Human:		The capital of Ireland is Dublin.
Machine:	OK.
Human:		The capital of France is Paris.
Machine:	OK.
Human: 		What is the capital of Ireland?
Machine:	Dublin.
Human:		Brilliant.

The machine should learn something new.

Generalisation - Learning a function f

The problem of induction:

We have experience of a finite number of situations. We must generalise our experience to a new situation, where we have never been told the answer, and make a good guess, where we are not simply recovering a past answer from memory.

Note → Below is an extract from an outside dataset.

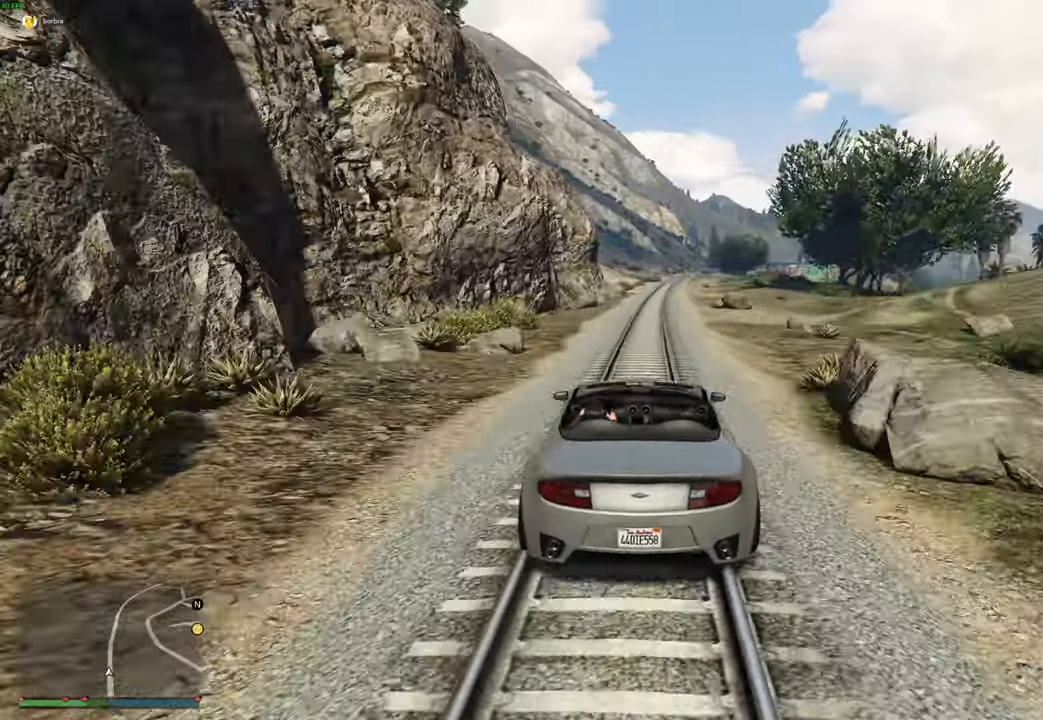
{"dt_ms": 500, "buttons": ["R2"], "left_stick": "center", "right_stick": "center", "events": [[50, "left_stick", "right"], [133, "left_stick", "center"]]}
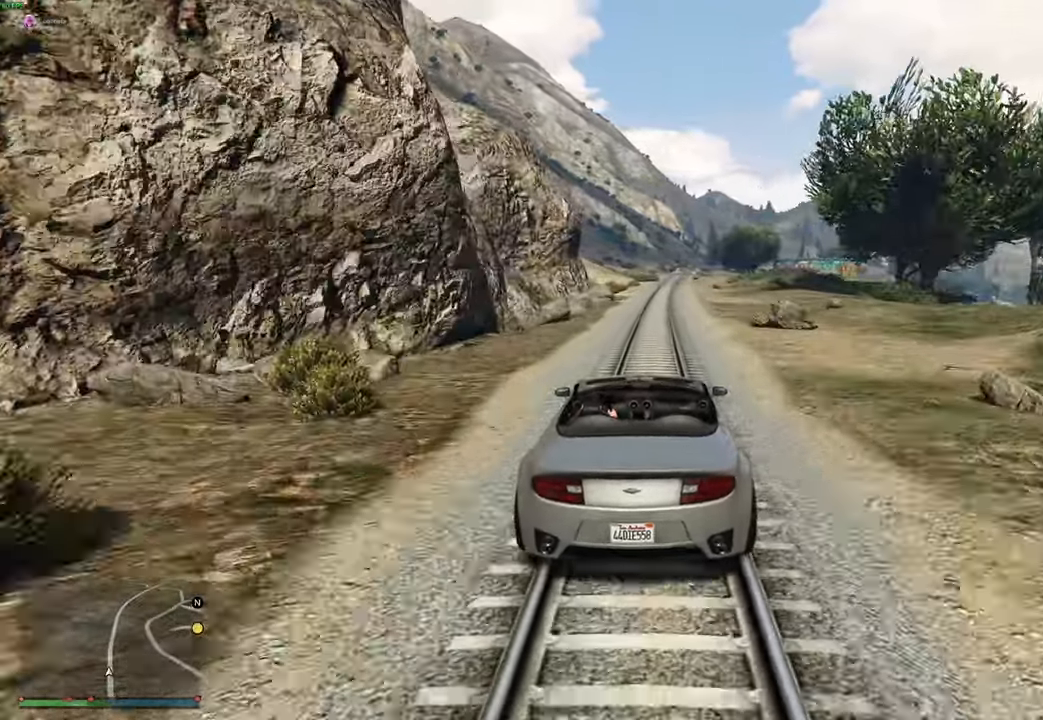
{"dt_ms": 500, "buttons": ["R2"], "left_stick": "center", "right_stick": "center", "events": [[366, "left_stick", "right"], [466, "left_stick", "center"]]}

Human:		In situation x1, answer is a1.
Human:		In situation x2, answer is a2.
Human:		In situation x3, answer is a3.
Human:		In situation x4, what is answer?
Machine:	f(x4).
where the machine is "learning" the function f.

Each Input-Output pair (xi, ai) that we show to the machine is called an exemplar. Learning from exemplars like this is called supervised learning.

f(x4) might be an interpolation (if x4 is between 2 of the points x1,..,x3) or an extrapolation (if x4 is outside the previous points).
For example, the machine might progress as follows:
Human:		In situation x1, answer is a1.
Machine:	OK. I am building a function f(x). 
		Currently, f(x) = a1 for all x.

Human:		In situation x2, answer is a2.
Machine:	f is becoming a more complex mapping, 
		that gives different results for different x.
		e.g. Perhaps currently f((x1+x2)/2) = (a1+a2)/2.

Question - If we have 2 points so far, we may (so far) assume f is a straight line. What is the equation of f(x)?

Human:		In situation x3, answer is a3.
Machine:	f is getting more complex.
Maybe now f is no longer a straight line. We still may estimate f((x1+x2)/2) = (a1+a2)/2, but from now we restrict ourselves to interpolations rather than extrapolations.
Human:		In situation x4, what is answer?
Machine:	Using my current definition of f, my answer is f(x4).

If x=0, answer is 0.
If x=100, answer is 100.
If x=50, answer is 95.

If x=25, what is answer?

Representing a function

The idea of Representing a function from exemplars is that "nearby" Input should generate "nearby" Output.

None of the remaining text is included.